主電源を落としただけ

《保守カメラの誤公開? 画質が業務用だ》

《小日向鈴音は見習い電工。雷帝鬼に近づけるわけない》

《停電させたら避難エレベーターまで止まるぞ》

 落雷で制御盤が再起動し、非公開の保守映像が配信サイトへ流れた。

 小日向鈴音はその事実を知らず、火花を散らす第九変電層で主幹盤を開いていた。中央には《雷帝鬼ヴォルト》が立ち、都市から吸い上げた電力を角へ溜めている。避難エレベーター七基は過負荷で停止し、三百人が地下に残されていた。

 地上では病院の手術室と信号網が非常電源へ切り替わり、これ以上の負荷変動に耐えられない。管理員は都市全体を落とす最終遮断を求めたが、それをすれば地下の換気も止まる。

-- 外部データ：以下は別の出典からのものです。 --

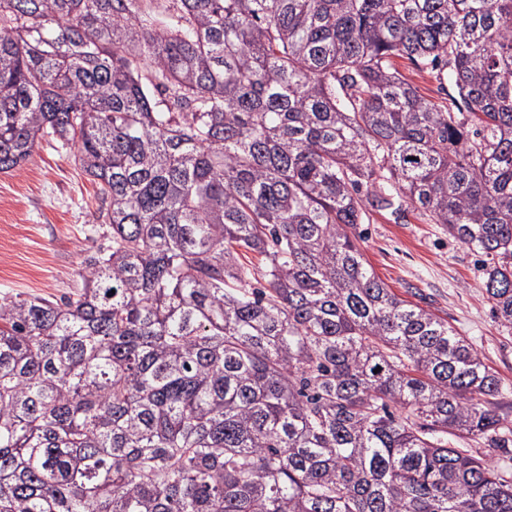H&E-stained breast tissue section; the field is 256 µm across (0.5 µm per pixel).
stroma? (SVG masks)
<instances>
[{"instance_id": "1", "label": "stroma", "mask_w": 512, "mask_h": 512, "mask_svg": "<svg viewBox=\"0 0 512 512\" xmlns=\"http://www.w3.org/2000/svg\"><path fill=\"white\" fill-rule=\"evenodd\" d=\"M96 187L61 150L41 144L20 170L0 173V295L60 298L80 286L83 257L106 246ZM368 265L399 297L465 336L503 380L512 419V331L494 318L479 258L427 216L373 211L360 227Z\"/></svg>"}]
</instances>
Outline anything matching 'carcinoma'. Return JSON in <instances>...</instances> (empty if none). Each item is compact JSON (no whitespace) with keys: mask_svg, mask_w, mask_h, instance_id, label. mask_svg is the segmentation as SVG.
Listing matches in <instances>:
<instances>
[{"mask_svg":"<svg viewBox=\"0 0 512 512\" xmlns=\"http://www.w3.org/2000/svg\"><path fill=\"white\" fill-rule=\"evenodd\" d=\"M43 139L109 244L0 298V512H512L503 382L356 243L422 212L512 330V0H0V173ZM398 69L407 78L408 81L417 86L420 92L427 96L440 101L441 97H445L439 90V82L432 75L420 72L408 60H398Z\"/></svg>","mask_w":512,"mask_h":512,"instance_id":"1","label":"carcinoma"}]
</instances>
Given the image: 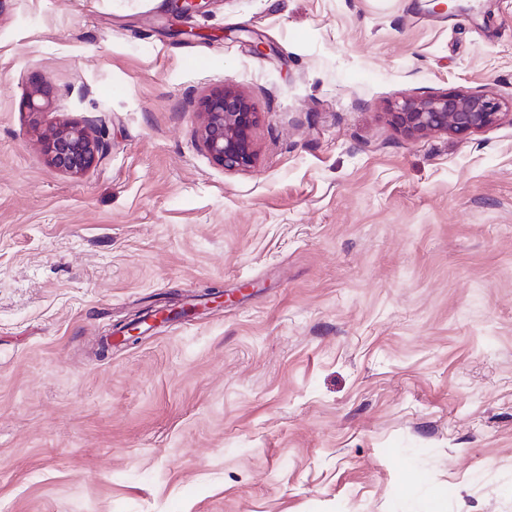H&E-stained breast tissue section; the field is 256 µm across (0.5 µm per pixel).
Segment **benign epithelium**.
I'll list each match as a JSON object with an SVG mask.
<instances>
[{
	"label": "benign epithelium",
	"mask_w": 512,
	"mask_h": 512,
	"mask_svg": "<svg viewBox=\"0 0 512 512\" xmlns=\"http://www.w3.org/2000/svg\"><path fill=\"white\" fill-rule=\"evenodd\" d=\"M212 0H171L173 11L192 15L202 13ZM23 107L38 115L51 111L50 92L33 81L23 93ZM205 120L201 139L211 159L226 170H241L256 161L253 129L258 113L249 99L231 83L212 92L202 103ZM512 101L504 102L481 92L453 91L424 97H410L391 113L395 126L407 137L430 132L467 136L497 123ZM43 151L55 168L79 175L94 166L104 155L103 137L91 134L86 127L64 122L43 140Z\"/></svg>",
	"instance_id": "7a95c632"
}]
</instances>
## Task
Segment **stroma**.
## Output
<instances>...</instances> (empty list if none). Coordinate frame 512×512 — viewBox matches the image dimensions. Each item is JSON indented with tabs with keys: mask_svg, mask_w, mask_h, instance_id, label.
<instances>
[{
	"mask_svg": "<svg viewBox=\"0 0 512 512\" xmlns=\"http://www.w3.org/2000/svg\"><path fill=\"white\" fill-rule=\"evenodd\" d=\"M442 2L0 0V512H512V118L390 117L511 99L512 0ZM227 81L244 170L200 138ZM22 102L27 112L33 115L52 112L50 92L36 80L25 89ZM205 120L201 139L215 164L225 170H241L256 161L253 129L258 114L249 99L231 83L212 92L202 103ZM507 114L512 116V100L506 103L481 92L453 91L407 98L390 115L400 132L413 138L430 132L467 136ZM43 151L53 167L79 175L102 158L106 146L103 136L92 135L78 123L64 122L44 138Z\"/></svg>",
	"mask_w": 512,
	"mask_h": 512,
	"instance_id": "obj_1",
	"label": "stroma"
}]
</instances>
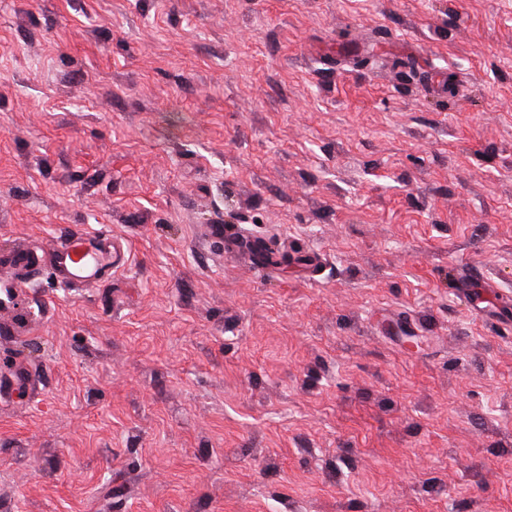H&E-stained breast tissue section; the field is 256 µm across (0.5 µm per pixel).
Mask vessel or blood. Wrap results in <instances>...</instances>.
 I'll list each match as a JSON object with an SVG mask.
<instances>
[{"label": "vessel or blood", "mask_w": 512, "mask_h": 512, "mask_svg": "<svg viewBox=\"0 0 512 512\" xmlns=\"http://www.w3.org/2000/svg\"><path fill=\"white\" fill-rule=\"evenodd\" d=\"M128 258V247L121 238L72 234L53 251L50 270L62 282H95L124 266Z\"/></svg>", "instance_id": "vessel-or-blood-1"}]
</instances>
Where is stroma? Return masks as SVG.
<instances>
[{
  "label": "stroma",
  "mask_w": 512,
  "mask_h": 512,
  "mask_svg": "<svg viewBox=\"0 0 512 512\" xmlns=\"http://www.w3.org/2000/svg\"><path fill=\"white\" fill-rule=\"evenodd\" d=\"M73 233L0 512H512V0H0V257ZM128 258L127 244L119 237L71 234L51 254L50 270L61 282H95L124 266Z\"/></svg>",
  "instance_id": "35a3bbf8"
}]
</instances>
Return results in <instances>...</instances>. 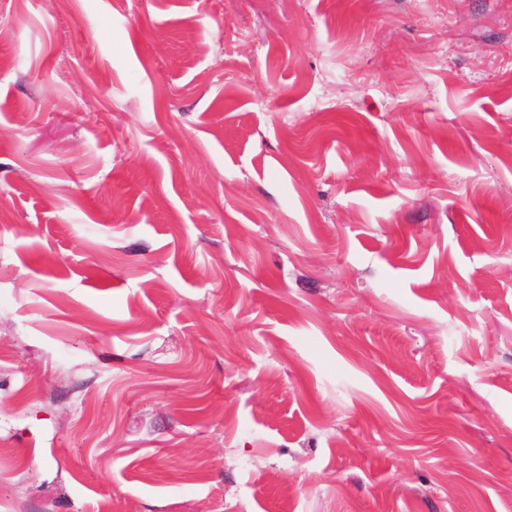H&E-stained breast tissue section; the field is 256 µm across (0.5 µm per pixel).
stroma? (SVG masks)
Segmentation results:
<instances>
[{
  "label": "stroma",
  "instance_id": "obj_1",
  "mask_svg": "<svg viewBox=\"0 0 512 512\" xmlns=\"http://www.w3.org/2000/svg\"><path fill=\"white\" fill-rule=\"evenodd\" d=\"M0 512H512V0H0Z\"/></svg>",
  "mask_w": 512,
  "mask_h": 512
}]
</instances>
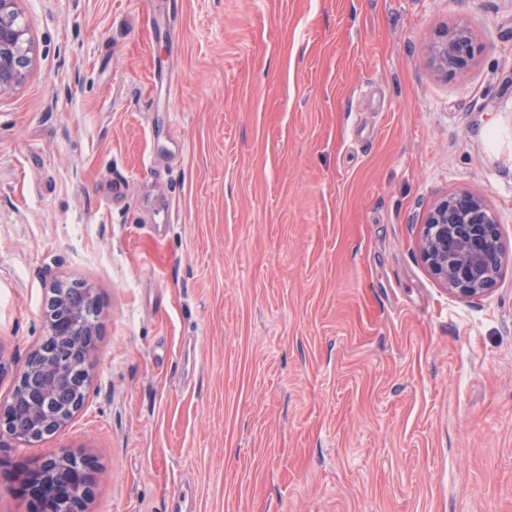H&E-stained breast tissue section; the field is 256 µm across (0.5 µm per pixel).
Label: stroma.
I'll return each mask as SVG.
<instances>
[{"mask_svg": "<svg viewBox=\"0 0 512 512\" xmlns=\"http://www.w3.org/2000/svg\"><path fill=\"white\" fill-rule=\"evenodd\" d=\"M0 95V404L55 284L100 300L84 512H512V0H16ZM470 31L465 79L429 47ZM482 197L497 283L420 253ZM16 0H0V94L10 90L25 75L33 45L14 8ZM421 255L450 293L461 299L481 296L496 283L502 267L496 215L467 193L442 199L422 224Z\"/></svg>", "mask_w": 512, "mask_h": 512, "instance_id": "35a3bbf8", "label": "stroma"}]
</instances>
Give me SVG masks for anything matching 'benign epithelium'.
<instances>
[{
  "label": "benign epithelium",
  "mask_w": 512,
  "mask_h": 512,
  "mask_svg": "<svg viewBox=\"0 0 512 512\" xmlns=\"http://www.w3.org/2000/svg\"><path fill=\"white\" fill-rule=\"evenodd\" d=\"M15 0H0V94L25 75L33 45L18 21ZM473 53L464 27L441 35L430 48L438 67L460 77L467 72ZM421 255L435 278L461 299L488 291L500 276L502 245L494 212L479 197L461 193L438 202L422 224ZM92 297L88 288L58 284L52 289L47 320L63 359L30 358L22 372L21 393L0 405V437L23 441L56 433L83 402L78 389L89 379L93 345L99 336L96 324L80 326V316ZM31 492L33 512H83L94 488L88 463L62 453L34 461L22 474Z\"/></svg>",
  "instance_id": "obj_1"
}]
</instances>
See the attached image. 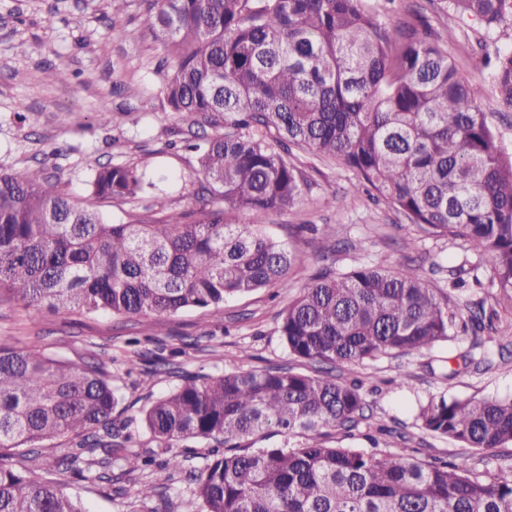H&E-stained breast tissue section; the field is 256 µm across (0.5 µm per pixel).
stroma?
Here are the masks:
<instances>
[{
	"instance_id": "stroma-1",
	"label": "stroma",
	"mask_w": 512,
	"mask_h": 512,
	"mask_svg": "<svg viewBox=\"0 0 512 512\" xmlns=\"http://www.w3.org/2000/svg\"><path fill=\"white\" fill-rule=\"evenodd\" d=\"M365 6L391 13L396 20L428 25L458 69L480 84L478 105L512 151V111L499 104L487 73L477 68L485 51L512 46V27L488 38L478 23L445 12L441 0H395L391 5L365 0ZM146 7V0H125L113 13L106 0H0V171L44 167L73 203L98 210L115 223L142 224L163 209L200 208L197 163L181 144L201 126L171 112L159 94L165 51L144 22ZM50 65L66 70L69 82L45 81L43 70ZM105 109L113 113L106 126L97 117ZM99 162L145 168L158 179L160 190L129 199H100L90 185L91 168ZM295 163L302 173L304 200L269 215L265 224L269 234L304 256L283 283L230 298L216 314L181 312L162 335L147 317L53 312L0 298V341L35 345L77 364L91 359L102 364L119 393L115 423L127 425L147 448L151 441L140 411L179 380L165 372L130 369L132 352L172 357L177 367L198 375L294 365L278 331L279 313L323 263L347 271L380 263L396 269L421 260V273L434 292H449L458 304L478 298L493 301L496 291L484 269L478 272L481 286L449 289L447 267L478 261L477 255L464 253L460 241L426 236L369 194L340 161L299 149ZM434 260L444 265V272H431ZM502 336H512L510 314H501L492 334L458 332L428 351L349 367L343 376L360 381L373 417L351 436H328V444L370 452L385 428L392 432V450L463 463L487 478L512 471V447L462 448L427 435L415 418L419 406L443 396L512 398V354L495 358L486 371L448 374L453 358L474 341L496 351ZM403 373L411 376V387H400ZM65 491L79 498L88 512L133 508L129 498L78 476L69 478Z\"/></svg>"
}]
</instances>
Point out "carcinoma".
<instances>
[{"label": "carcinoma", "instance_id": "1", "mask_svg": "<svg viewBox=\"0 0 512 512\" xmlns=\"http://www.w3.org/2000/svg\"><path fill=\"white\" fill-rule=\"evenodd\" d=\"M493 36L512 0H442ZM145 23L170 58L160 95L211 133L190 134L200 196L219 207L160 211L112 224L71 203L42 168L0 173V295L26 307L146 315L164 333L174 314L217 312L224 301L286 279L303 258L264 230L303 198L292 148L341 161L423 233L476 253L499 309L465 303L473 334L512 311V152L488 123L477 84L430 34L385 19L363 0H148ZM512 110V47L485 56ZM103 199L157 189L135 165L102 164ZM477 267H450L449 287L475 285ZM448 302L414 266L324 267L281 312L288 352L312 367L187 376L141 410L157 448L131 450L112 423V376L32 347L0 343V512H88L34 466L65 438L61 472L135 487L138 505L168 500L184 477L200 512H512V477L401 451L381 458L330 447L323 429L351 434L370 404L336 371L429 350L450 338ZM425 431L462 448L512 447V399L441 397L420 408ZM285 444L253 448L266 434ZM187 440L224 448L200 470L171 449Z\"/></svg>", "mask_w": 512, "mask_h": 512}]
</instances>
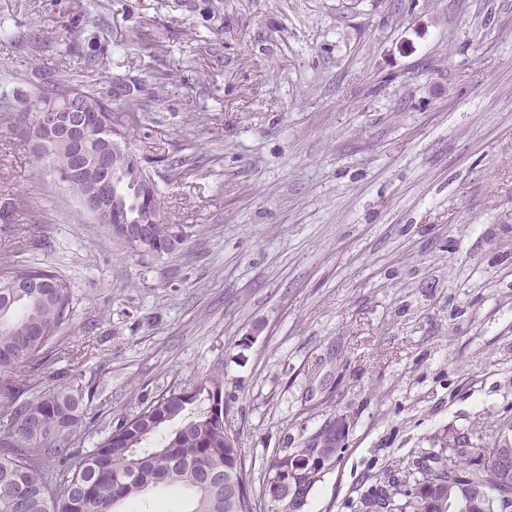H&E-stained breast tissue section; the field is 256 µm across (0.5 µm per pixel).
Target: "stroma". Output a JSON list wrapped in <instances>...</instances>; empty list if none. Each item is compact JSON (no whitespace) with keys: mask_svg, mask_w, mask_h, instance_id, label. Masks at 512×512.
Listing matches in <instances>:
<instances>
[{"mask_svg":"<svg viewBox=\"0 0 512 512\" xmlns=\"http://www.w3.org/2000/svg\"><path fill=\"white\" fill-rule=\"evenodd\" d=\"M105 2V72L172 77L134 136L190 230L133 251L0 128V254L18 225L22 259L73 285L64 346L93 348L73 453L218 376L263 512L275 457L328 425L299 512H358L420 452L512 421V0ZM0 16L60 37L46 0Z\"/></svg>","mask_w":512,"mask_h":512,"instance_id":"stroma-1","label":"stroma"}]
</instances>
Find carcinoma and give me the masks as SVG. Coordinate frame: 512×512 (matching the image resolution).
<instances>
[{
    "label": "carcinoma",
    "mask_w": 512,
    "mask_h": 512,
    "mask_svg": "<svg viewBox=\"0 0 512 512\" xmlns=\"http://www.w3.org/2000/svg\"><path fill=\"white\" fill-rule=\"evenodd\" d=\"M64 18L63 42L17 34L0 19V38L10 40L29 60L21 77L0 79V127L10 128L18 106L35 121L38 113L60 109L67 96L88 103V135L80 143L46 140L30 147L34 164L54 174L76 201L104 181L112 209L125 224H145L153 241L149 254L172 255V233L182 229L161 206L156 183L145 191L144 158L131 160L121 149L133 146L128 117L144 107L142 82L104 77L88 85L87 72L106 68L109 34L105 27L87 36L81 25L89 8L103 3L50 0ZM59 59L54 68L41 57ZM121 102L120 109L112 108ZM70 283L61 274L35 263L10 259L0 263V400L13 405L0 418V512H120L131 501H144L164 487L183 497L184 512H258L261 503L248 491L244 455L237 436L224 420V381L199 380L189 388L170 389L122 420L83 457L68 461V448L81 434L88 406L81 387L69 382L44 389L41 378L63 355L59 332L71 319ZM311 439L292 453L276 457L266 484L281 479L282 461L299 464L288 495L294 512L316 481ZM450 456L428 452L413 469L372 485L360 498V512H441L440 501H459L463 487L479 485L489 496L512 497L499 451L457 438ZM234 473L237 495L224 493V480L206 482L207 472Z\"/></svg>",
    "instance_id": "obj_1"
}]
</instances>
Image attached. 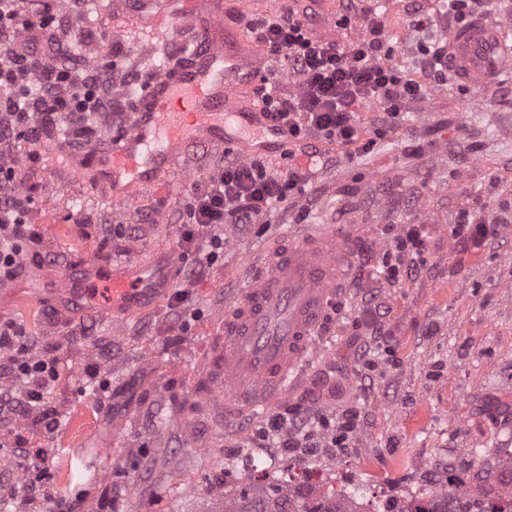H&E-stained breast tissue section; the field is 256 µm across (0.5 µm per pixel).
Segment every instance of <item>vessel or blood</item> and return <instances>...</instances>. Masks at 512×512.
I'll list each match as a JSON object with an SVG mask.
<instances>
[{"mask_svg":"<svg viewBox=\"0 0 512 512\" xmlns=\"http://www.w3.org/2000/svg\"><path fill=\"white\" fill-rule=\"evenodd\" d=\"M131 7L143 40L178 39L187 29L193 37L180 41V65L151 78L130 128L93 158L67 160L68 169L89 176L118 199L183 168L189 145L233 143L224 128L227 119L256 132L242 142L243 158L282 140L254 102V83L266 74L267 61L237 34L225 33L223 0H132ZM444 60L458 85L485 94L512 65V44L501 26L477 18L449 30ZM350 263L339 226L310 224L288 249L269 252L261 273L238 297L225 301L224 340L216 358L225 415L252 414L303 387L304 365ZM168 286L165 272L148 274L128 262L90 258L63 274L58 296L62 309L80 311L94 301L107 315L140 310Z\"/></svg>","mask_w":512,"mask_h":512,"instance_id":"b4317fda","label":"vessel or blood"}]
</instances>
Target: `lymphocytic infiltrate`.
<instances>
[{
    "instance_id": "lymphocytic-infiltrate-1",
    "label": "lymphocytic infiltrate",
    "mask_w": 512,
    "mask_h": 512,
    "mask_svg": "<svg viewBox=\"0 0 512 512\" xmlns=\"http://www.w3.org/2000/svg\"><path fill=\"white\" fill-rule=\"evenodd\" d=\"M12 21L11 33L0 30V143L23 135L35 142L45 125L72 129L75 136L93 131L98 110L93 99L97 77L81 64H65L59 58L52 22L41 11L20 8L1 18ZM367 34L341 46L314 37L306 16L285 11L278 18L250 26L254 38L265 44L279 61L288 65L298 89L283 95L277 81L263 78L254 97L267 118L292 143L314 138L342 146L357 145L362 132L356 121L358 106L377 102L383 107L382 126L394 124L403 106L424 94L423 86L399 75L385 58L390 35L384 16L375 8L360 9ZM30 87L26 100L16 89ZM12 168L0 166V279L14 278L27 245L38 236L22 216L33 203L31 196L13 187ZM309 174L292 167L271 172L264 161L233 159L210 173L184 198L179 221L182 245L197 267L213 264L224 250V227L232 224L269 223L276 204L308 197ZM426 249L420 224L400 225L383 260L384 278L398 282L404 262H418ZM0 370L19 381L30 411L40 412L44 394L60 377L55 359L45 357L27 365L9 356Z\"/></svg>"
}]
</instances>
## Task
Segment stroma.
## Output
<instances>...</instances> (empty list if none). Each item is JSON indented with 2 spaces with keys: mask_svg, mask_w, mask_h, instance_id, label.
I'll return each instance as SVG.
<instances>
[{
  "mask_svg": "<svg viewBox=\"0 0 512 512\" xmlns=\"http://www.w3.org/2000/svg\"><path fill=\"white\" fill-rule=\"evenodd\" d=\"M78 18L85 35L111 34L123 47L119 63L149 82L172 65L175 44L141 41L126 6L101 0ZM352 0H257L241 12L224 0V22L245 31L254 16L272 19L286 8L308 11L311 33L348 45L364 28L348 15ZM347 24H340L341 16ZM383 107H361L370 149L320 143L323 166L310 201H290L271 223L229 229L224 253L191 272L180 263L171 289L191 275L180 309L161 302L141 314L102 317L57 311L34 286L45 268L62 270L84 257L156 263L181 248L178 223L192 186L224 163L223 150L190 146L186 172L136 195L112 200L60 167L63 150L43 139L23 161L34 204L28 220L39 234L16 276L18 291L4 316L21 324L38 355L66 367L46 410L52 428L24 407V388L0 375V437L14 448L40 449L55 472L49 500H69L76 512H216L217 500L196 486L197 475L221 467L224 440L238 420L225 419L224 397L210 390L207 362L221 330L225 299L249 281L248 257L287 246L299 222L351 230L350 275L327 308L330 343L310 360L301 391L283 395L268 417L297 412L359 413L354 458L336 478L379 496L415 480L425 435L448 424L452 448H512V71L480 97L452 80L428 79L422 98L399 120L380 127ZM497 217L500 236L479 250L452 236L459 212ZM122 233H114V225ZM426 228L417 270L392 285L380 276L383 255L400 225ZM109 497H102L103 489Z\"/></svg>",
  "mask_w": 512,
  "mask_h": 512,
  "instance_id": "1",
  "label": "stroma"
}]
</instances>
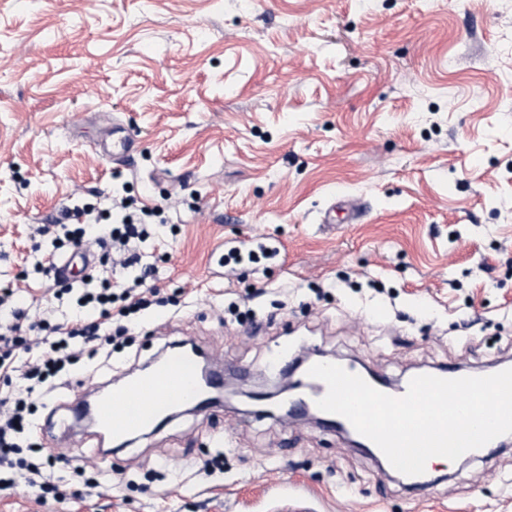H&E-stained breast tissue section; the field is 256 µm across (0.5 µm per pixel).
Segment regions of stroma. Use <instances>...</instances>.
Segmentation results:
<instances>
[{
  "mask_svg": "<svg viewBox=\"0 0 512 512\" xmlns=\"http://www.w3.org/2000/svg\"><path fill=\"white\" fill-rule=\"evenodd\" d=\"M134 139L133 167L91 149L98 114ZM185 204L140 250L164 301L130 326L103 389L188 338L247 387L276 353H336L403 383L418 370L512 365V0H0V290L53 303L37 225L113 190ZM362 217L317 221L331 195ZM273 258L212 276L222 248ZM253 326L224 323L230 304ZM93 430L0 512H512V447L435 467L419 488L384 476L337 431L215 407L104 460ZM223 469L201 473L205 459ZM100 470L99 488L79 468Z\"/></svg>",
  "mask_w": 512,
  "mask_h": 512,
  "instance_id": "1",
  "label": "stroma"
}]
</instances>
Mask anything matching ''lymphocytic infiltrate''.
<instances>
[{
  "instance_id": "lymphocytic-infiltrate-1",
  "label": "lymphocytic infiltrate",
  "mask_w": 512,
  "mask_h": 512,
  "mask_svg": "<svg viewBox=\"0 0 512 512\" xmlns=\"http://www.w3.org/2000/svg\"><path fill=\"white\" fill-rule=\"evenodd\" d=\"M180 205L176 195L148 206L132 195L118 194L101 212L91 206L65 210L64 218L72 225L65 233H58L53 224L38 225L37 234L50 238L56 250L88 241L106 245L107 254L97 257L96 264L126 271L121 292L113 291L109 278L91 272L63 282L55 294L56 305L30 321L16 307L13 292L0 293V377L18 381L15 393L0 397V466L20 463L28 487L40 494L54 490L44 478L45 471L66 465L67 459L56 448H35L29 458L19 459V438L35 433L31 415L37 399L54 392L83 357H99L100 368H109L113 352L123 345L127 322L148 309L158 295L157 289L146 285L153 269L143 264L136 250L150 236L142 220L167 223L168 212Z\"/></svg>"
}]
</instances>
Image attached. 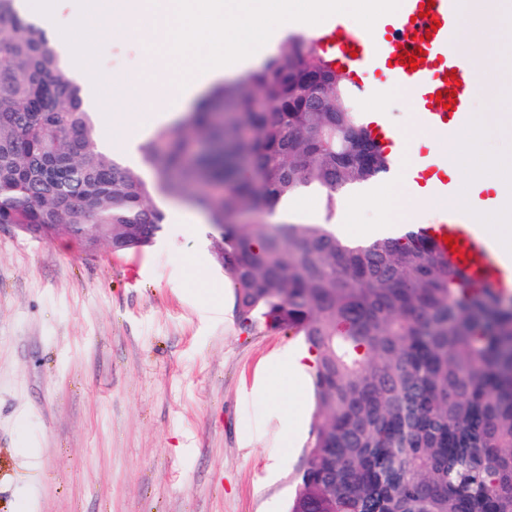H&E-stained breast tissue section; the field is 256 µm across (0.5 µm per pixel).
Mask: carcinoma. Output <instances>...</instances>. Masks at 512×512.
<instances>
[{
  "label": "carcinoma",
  "instance_id": "obj_1",
  "mask_svg": "<svg viewBox=\"0 0 512 512\" xmlns=\"http://www.w3.org/2000/svg\"><path fill=\"white\" fill-rule=\"evenodd\" d=\"M0 0V224L152 246L157 198L224 225L211 239L248 330L315 353V421L289 512H512V293L481 288L434 238L350 241L339 195L390 169L347 76L292 39L139 146L147 171L103 153L82 89L45 32ZM318 223L263 218L302 194Z\"/></svg>",
  "mask_w": 512,
  "mask_h": 512
}]
</instances>
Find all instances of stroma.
Wrapping results in <instances>:
<instances>
[{
	"instance_id": "35a3bbf8",
	"label": "stroma",
	"mask_w": 512,
	"mask_h": 512,
	"mask_svg": "<svg viewBox=\"0 0 512 512\" xmlns=\"http://www.w3.org/2000/svg\"><path fill=\"white\" fill-rule=\"evenodd\" d=\"M457 35L485 72L470 114L512 148V21ZM144 63L114 42L98 67ZM378 108L427 153L406 96ZM157 205L162 236L139 252L0 225V512H287L309 432L261 371L301 341L243 332L206 217Z\"/></svg>"
}]
</instances>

鈴音は配線図の契約番号を一本ずつ照合した。

 討伐隊の攻撃は、雷帝鬼へ追加の電気として吸収されるだけだった。

《供給電力、毎秒二ギガワット》

《角の蓄電量は都市一日分》

《主電源を切っても、あの蓄電で一時間は動く》

 鈴音は焦げた配線を一本見て、首を横に振った。

「これは蓄電じゃありません。無断使用です」

 絶縁手袋で黒いレバーを握り、一度だけ下ろした。

 都市の灯りは消えなかった。

 消えたのは雷帝鬼だけだった。角の光も、巨体も、床へ落ちる前に細かな火花となって制御盤へ吸い戻される。直後、七基のエレベーターが一斉に上昇を始めた。

《なぜ街は停電してない?》

《電力会社のログ:主幹ではなく「盗電経路」だけ遮断》

《技能《不正遮断》は契約外のエネルギー使用を強制停止》

《ボスの肉体まで盗電で構成されてたのか!》

 鈴音は切れたヒューズを交換しながら、保守マイクへ報告した。

「原因除去。復旧確認。請求先は迷宮管理局でお願いします」

《災害級を原因扱い》

《見習いじゃなく電力秩序の番人》

《討伐報酬より電気代の請求が怖い》

地上では病院も信号も一度も暗くならず、七基のエレベーターから三百人が順に降りた。鈴音を見習いと呼んだ監督だけが、焦げた資格札を握って立ち尽くす。

《都市送電網の瞬断、〇・〇秒》

《救出者三百名、負傷なし》

 鈴音は昇格祝いより、無断使用分の請求書へ正しい桁数を記入した。

 電力会社の公式検証が配信上部へ固定される。

【違法受電二・一ギガワットを単独遮断。設備損傷ゼロ】

 その瞬間、小日向鈴音の資格表示から「見習い」の二文字が消えた。